Violence, mass arrests, a media crackdown and a refugee crisis began immediately. It was, in every way, a return to dictatorship. One with all the human rights tragedies that come along with military juntas.
President Bush, while initially supportive of a return to democracy, quickly softened. There were trade embargoes, and the standard saber rattling, but not much else. Economic sanctions had the same problem then that they do now. The people who suffer the most aren’t the elites who typically drive the politics and hold the power, but the working class and impoverished masses.
But newly elected President Bill Clinton felt differently. In part due to a desire to separate himself from his predecessor, President Clinton wanted to engage in a more forceful intervention. So began Operation Uphold Democracy, a United States led international effort designed to restore democracy in Haiti and put it back on the right path.
It succeeded, of course. If the story had stopped there, with the restoration of Jean-Betrand Aristide to power and the flourishing of Haiti following, then it would be a happy tale, at least from the American perspective.
But that wasn’t the end. Because while Aristide had bold ideas, and did seemingly deliver on some of his promises, restoring a country from within is difficult. And nation building from the outside is harder.
Aristide would rule, as a democratically elected leader, until 2004. But dissent was common, backsliding was inevitable, and by the time Clinton left office, it was obvious that Haiti was no closer to greatness than it had been when the United States first intervened. When Aristide was overthrown by another coup in 2004, that indicated a return to the broken, fragmented, and frequently despotic politics that had defined it for decades before his time in office.
All of which led us to last week, when the latest President, Jovenel Moise, was assassinated.
It’s still too early to speculate about exactly who, or what, was behind it. But it’s not too early to speculate about what comes next. Already, there are reports of asylum seekers chanting Joe Biden’s name, and of a nation teetering on the edge. And there’s no doubt that the U.S. could, if it wanted to, use its power to temporarily stabilize the situation, by injecting cash, and sending troops. The U.S. could prop up some facially democratic leader, and that would certainly help people right now.

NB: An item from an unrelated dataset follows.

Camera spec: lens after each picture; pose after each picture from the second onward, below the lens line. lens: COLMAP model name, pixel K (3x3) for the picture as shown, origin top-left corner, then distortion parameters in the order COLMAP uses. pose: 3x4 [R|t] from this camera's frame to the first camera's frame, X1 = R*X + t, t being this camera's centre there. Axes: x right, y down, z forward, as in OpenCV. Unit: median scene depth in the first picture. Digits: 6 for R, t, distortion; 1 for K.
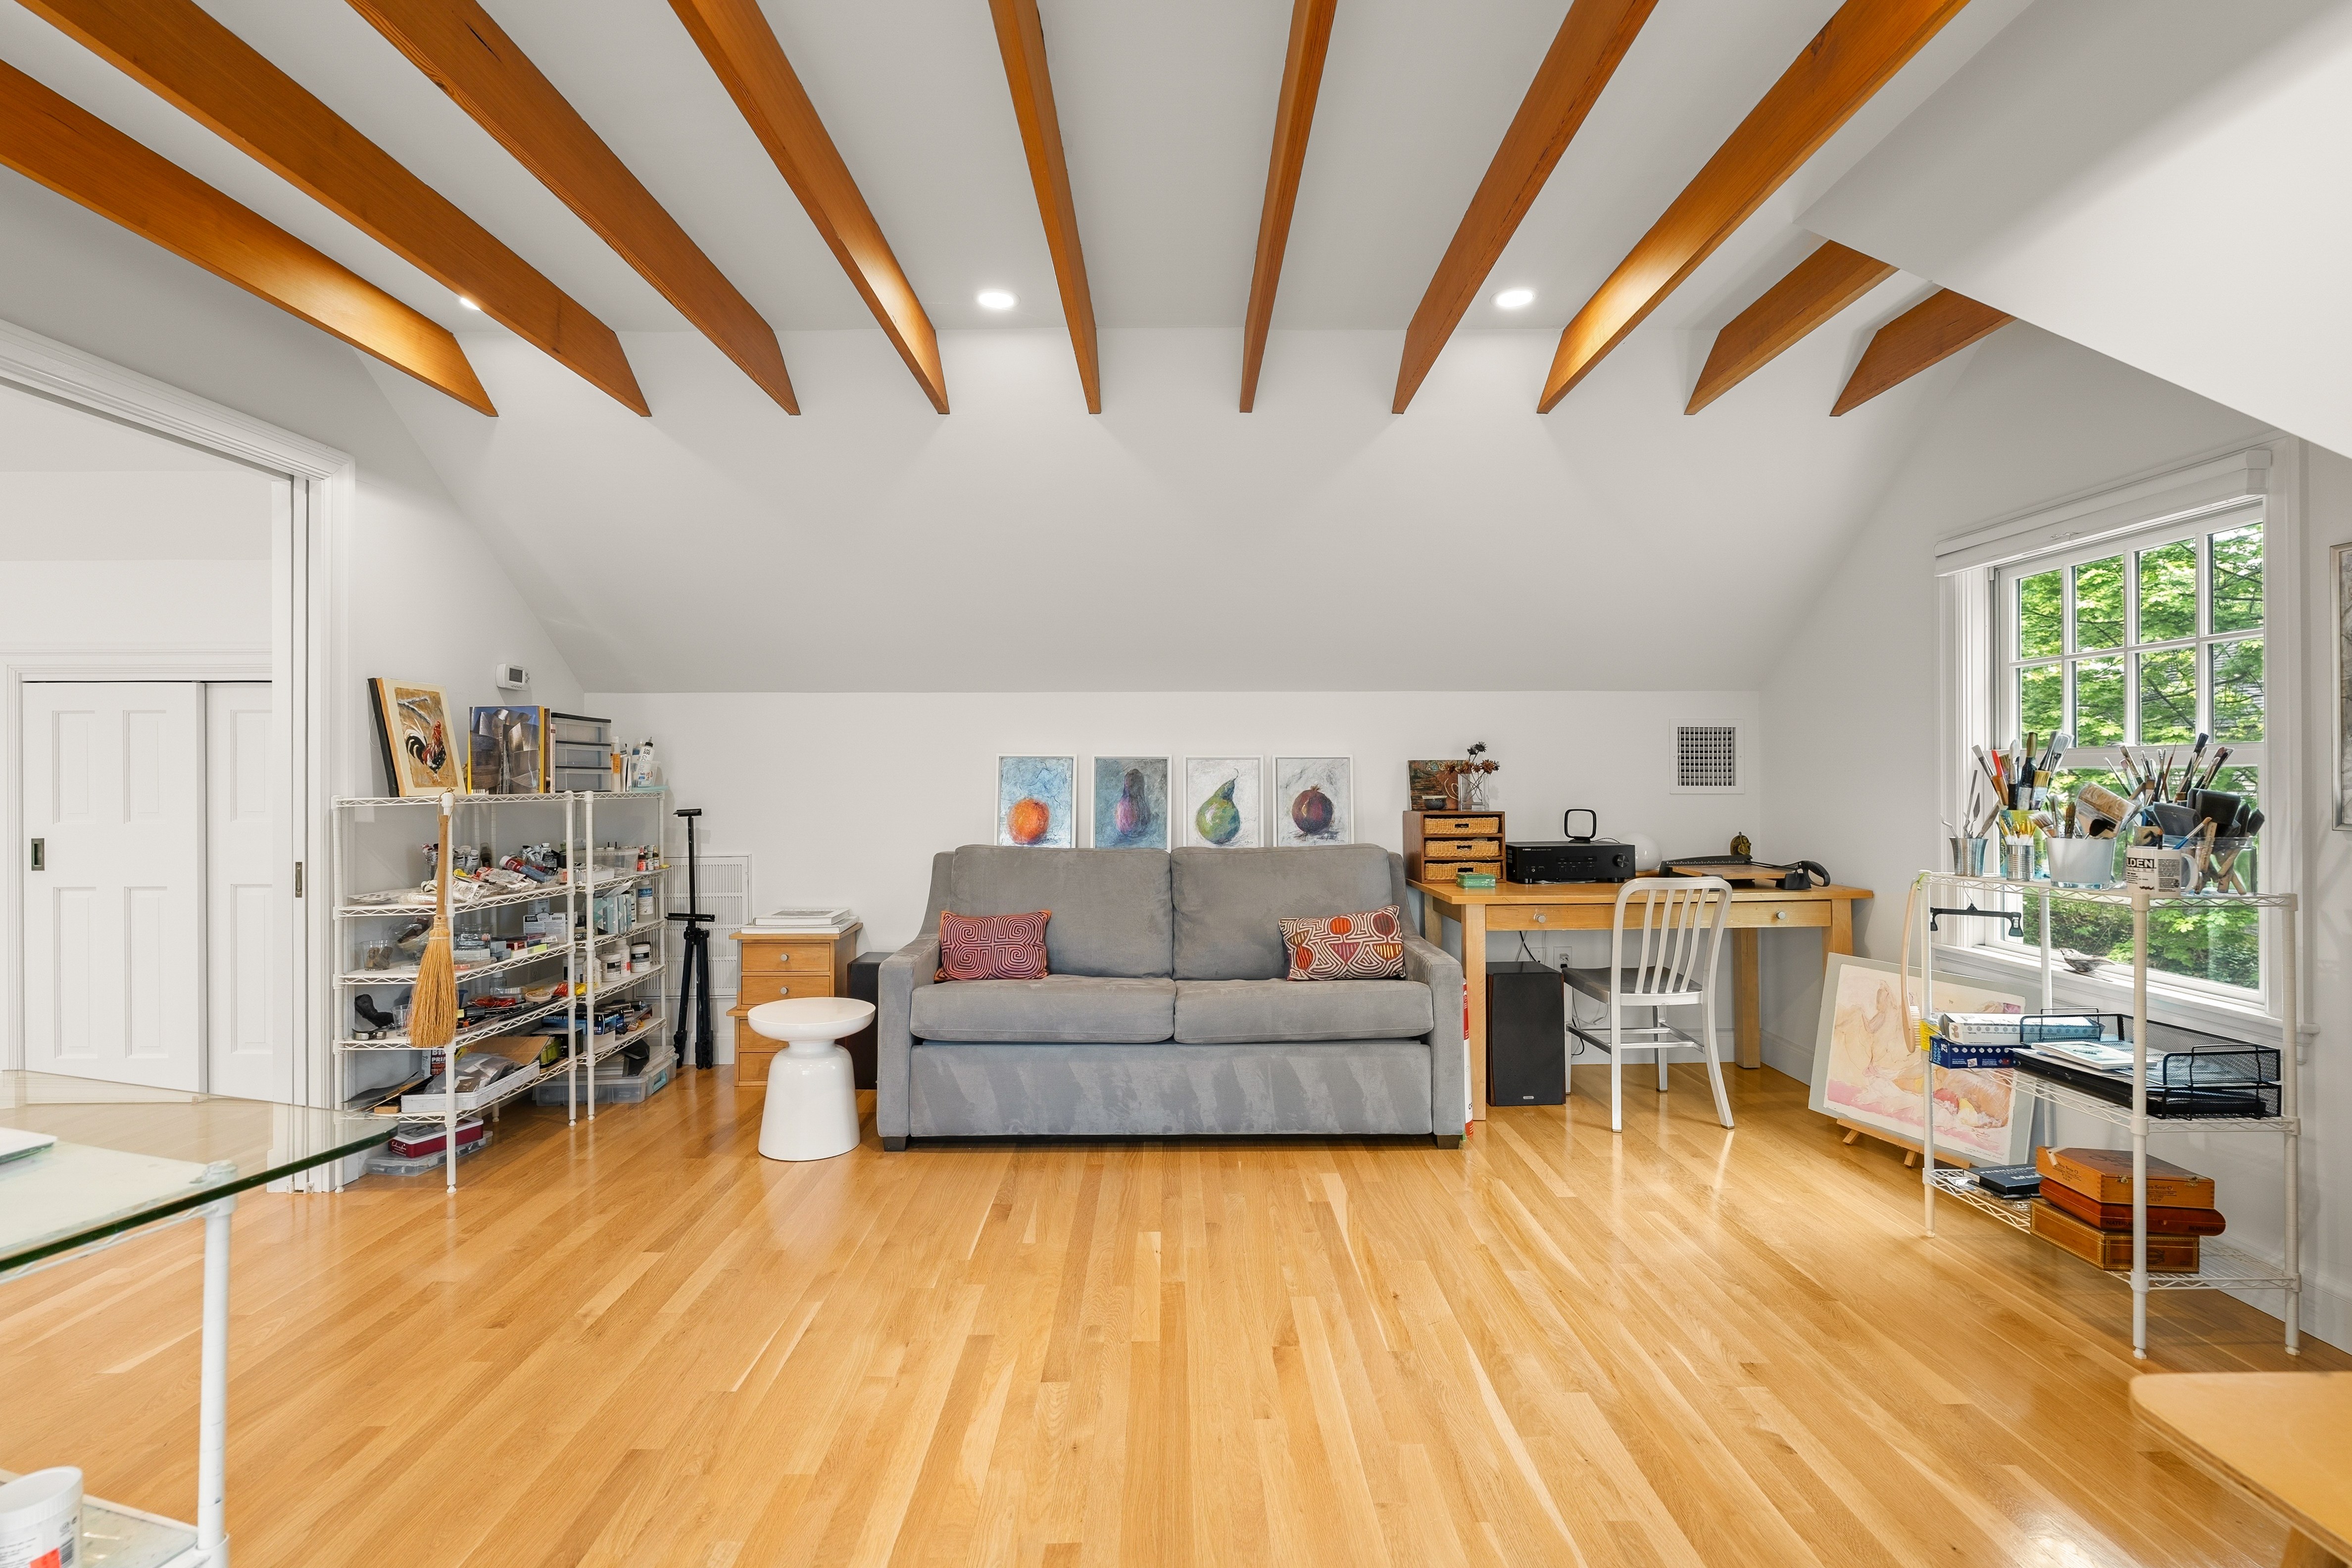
lens RADIAL K [[1074.0, 0, 1181.7], [0, 1074.0, 773.3], [0, 0, 1]] dist [-0.001457, -0.000138]
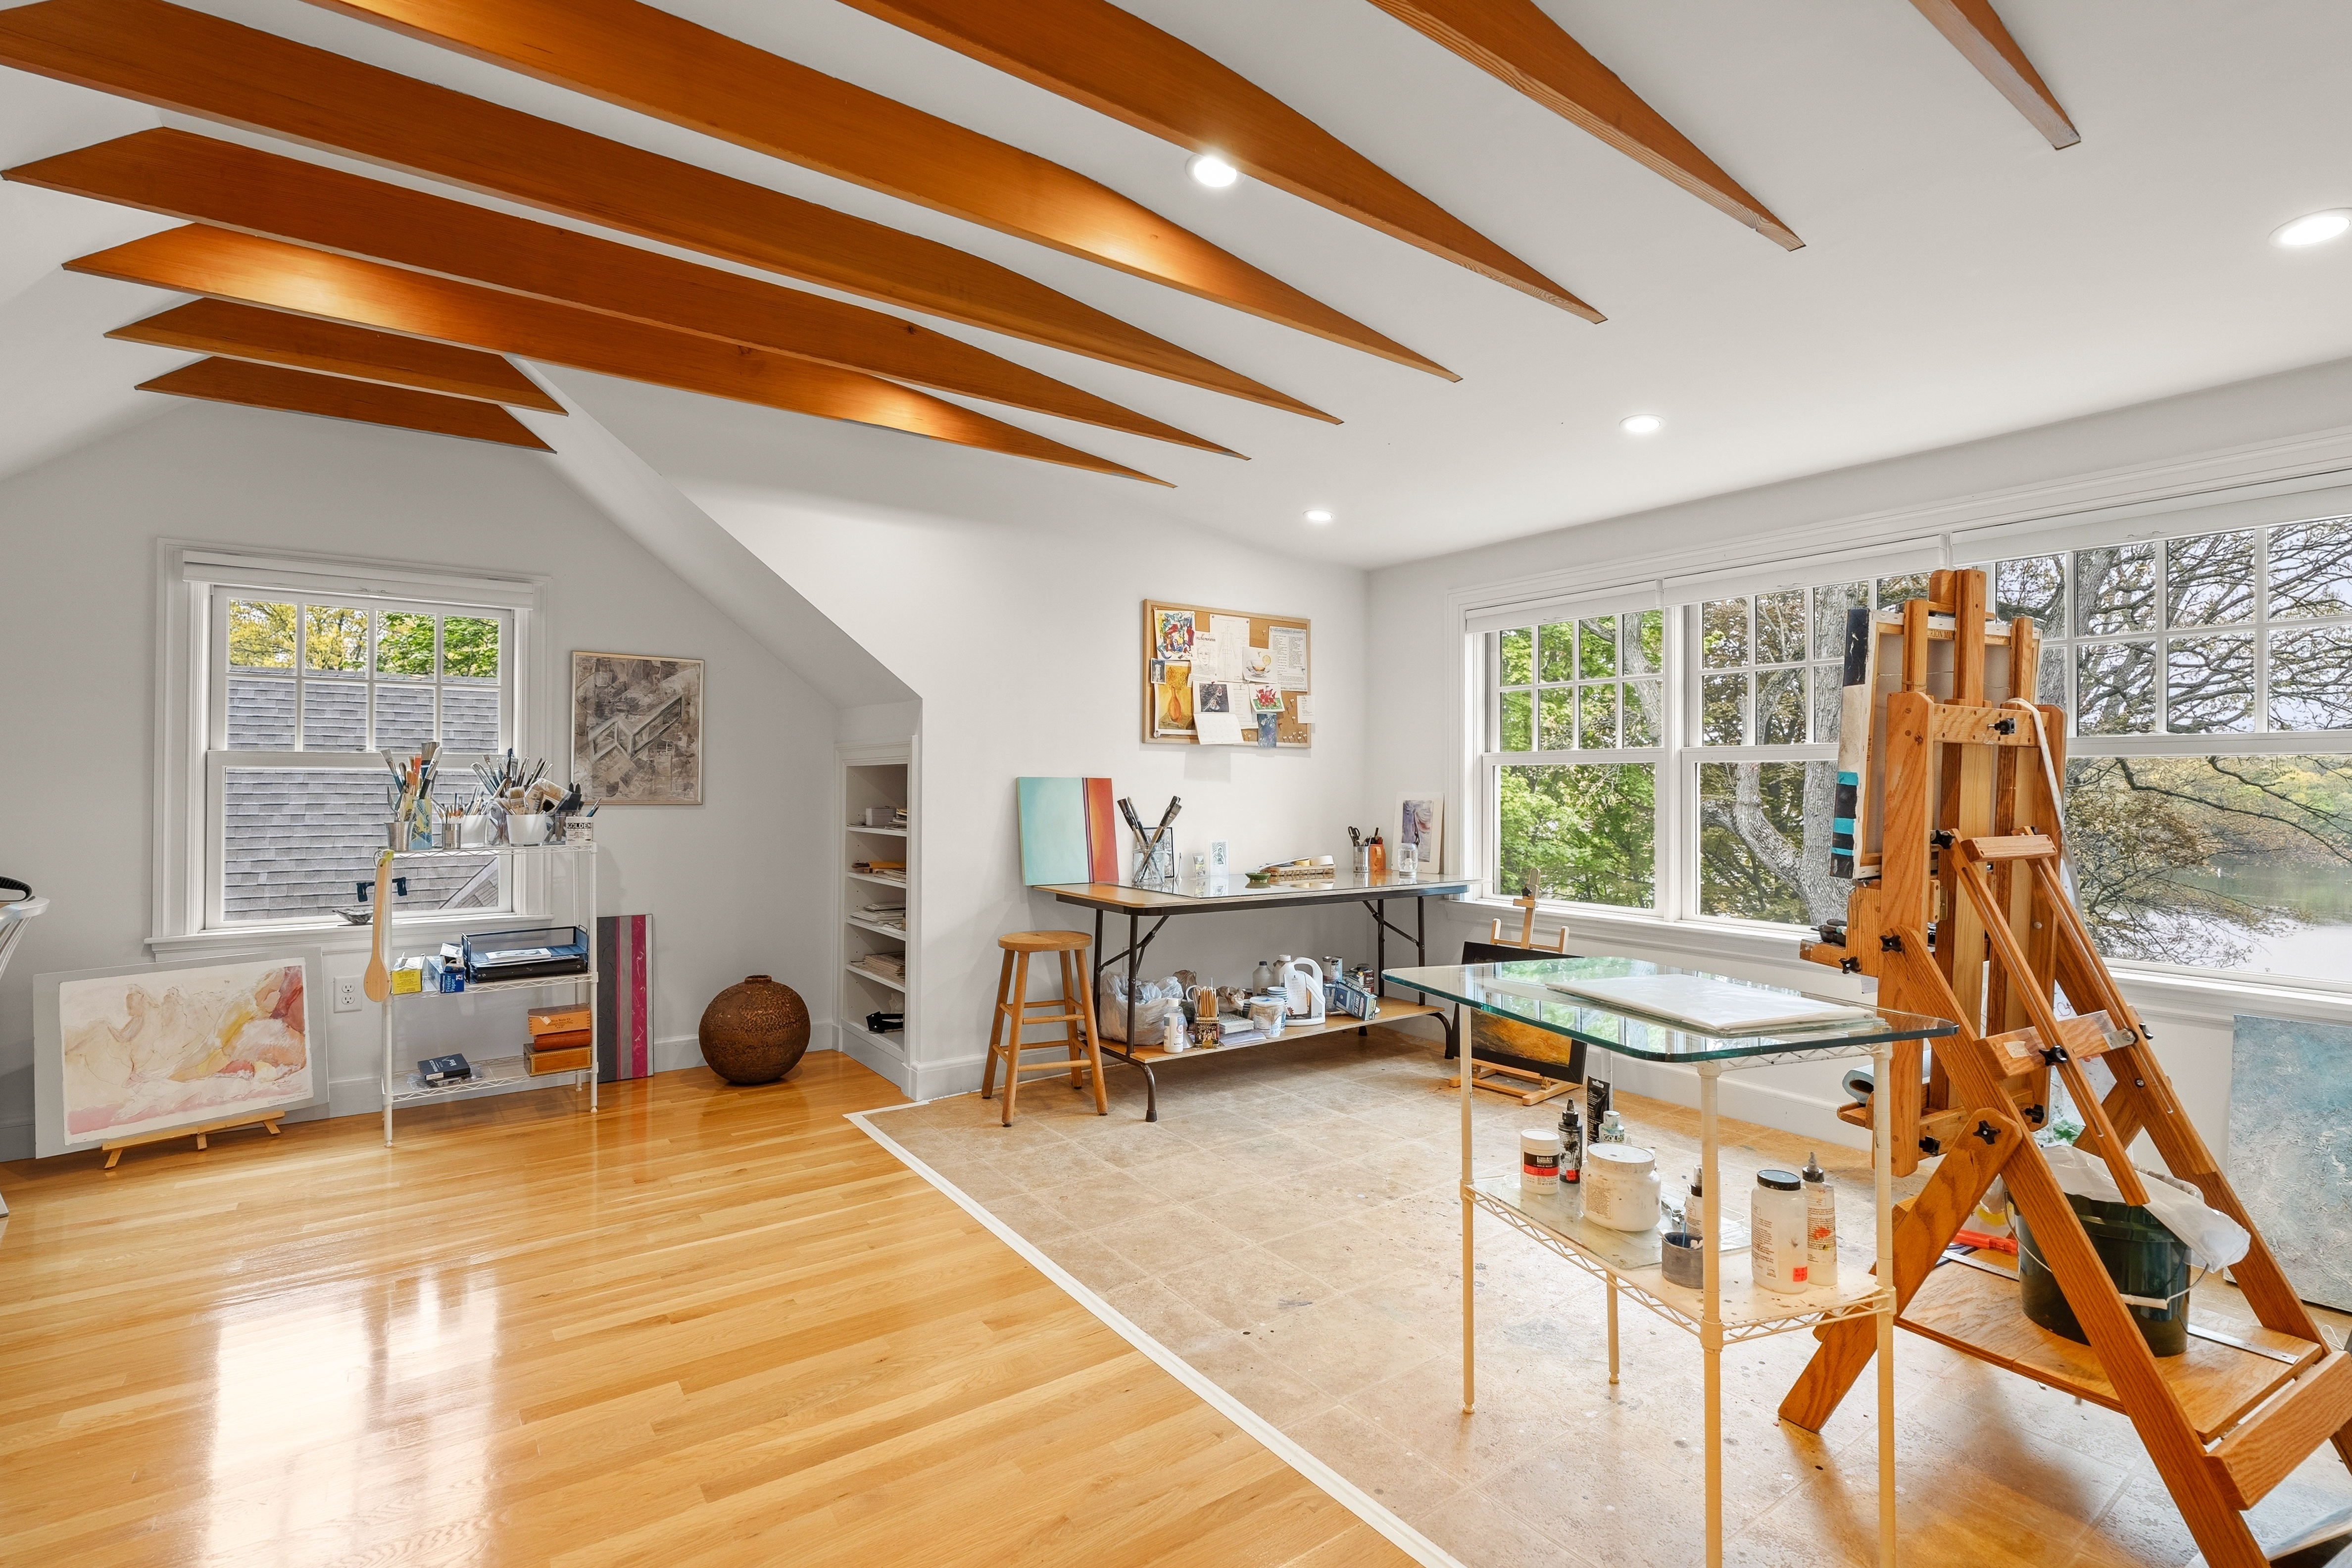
lens RADIAL K [[1074.0, 0, 1177.9], [0, 1074.0, 782.4], [0, 0, 1]] dist [-0.001457, -0.000138]
pose [[-0.569250, 0.000605, 0.822165, -0.898074], [-0.002367, 0.999994, -0.002374, 0.015731], [-0.822161, -0.003297, -0.569245, 1.034042]]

But as we withdraw from Afghanistan, after 20 years of mixed results, it’s worth asking “Can America afford to spend another 20 years stabilizing another nation?”
What can our power accomplish? Can it save a nation? Can it repair something that’s truly broken? Or does it merely stall the inevitable?

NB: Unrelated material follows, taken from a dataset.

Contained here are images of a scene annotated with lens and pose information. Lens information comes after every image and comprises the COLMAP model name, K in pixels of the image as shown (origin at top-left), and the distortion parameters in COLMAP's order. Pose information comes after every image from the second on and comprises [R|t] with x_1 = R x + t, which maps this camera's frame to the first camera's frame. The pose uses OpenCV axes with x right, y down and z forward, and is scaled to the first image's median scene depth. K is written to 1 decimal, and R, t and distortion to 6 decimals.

These are the tricky questions that keep leaders up at night.
While it may be morally justifiable to intervene and save people in the here and now, it might be politically unwise. It could trap us in another boondoggle, throwing money and people at a problem we can’t solve.
And it may not be in the best interests of Haitians.
The brutal truth might be that at some point a nation has to stand on its own two feet. Because eventually outsiders always leave, and the task of holding it all together sits squarely on the shoulders of the people who live there.